▶ _Listed entries_:
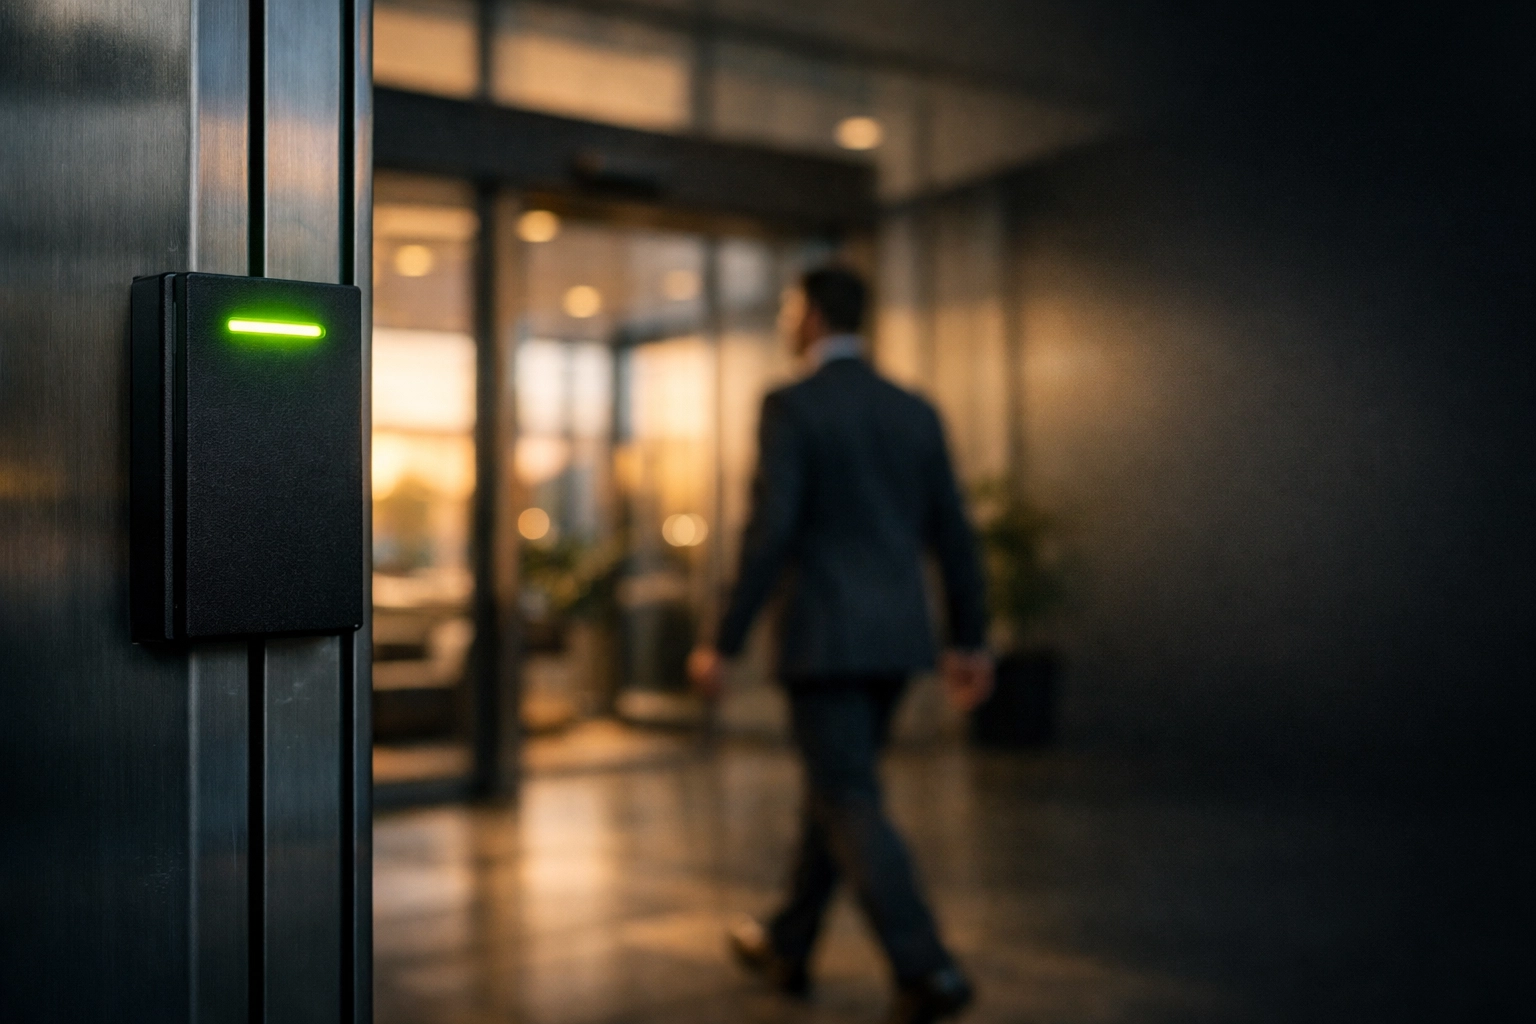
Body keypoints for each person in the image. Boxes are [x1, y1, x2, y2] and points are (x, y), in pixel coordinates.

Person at [688, 266, 993, 1024]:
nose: (788, 321)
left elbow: (771, 528)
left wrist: (721, 639)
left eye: (791, 308)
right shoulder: (913, 408)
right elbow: (953, 533)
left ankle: (927, 969)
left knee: (848, 794)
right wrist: (971, 639)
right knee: (837, 787)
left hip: (824, 636)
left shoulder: (791, 405)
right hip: (896, 638)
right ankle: (786, 939)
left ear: (813, 315)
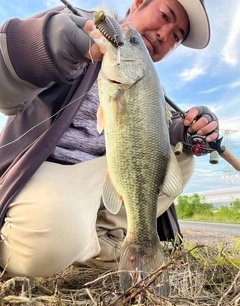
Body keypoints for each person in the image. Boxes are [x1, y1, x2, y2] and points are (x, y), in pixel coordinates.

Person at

▶ _Activity_: The expected output is the full data above, reproduced exactly with no images.

▶ _The answer_:
Body keypoints for each person in the image. Boxes are [x1, y1, x2, y2] and points are (x, y), in pixel coordinates.

Person at [688, 266, 993, 1024]:
nose: (788, 321)
left elbow: (771, 528)
left wrist: (721, 639)
left eye: (791, 308)
right shoulder: (913, 408)
right elbow: (953, 533)
left ankle: (927, 969)
left knee: (848, 794)
right wrist: (971, 639)
right knee: (837, 787)
left hip: (824, 636)
left shoulder: (791, 405)
right hip: (896, 638)
right ankle: (786, 939)
left ear: (813, 315)
Body keypoints for each person in the image. Boxes are [x1, y1, x2, y2] and points are (x, y), in pixel coordinates.

Person at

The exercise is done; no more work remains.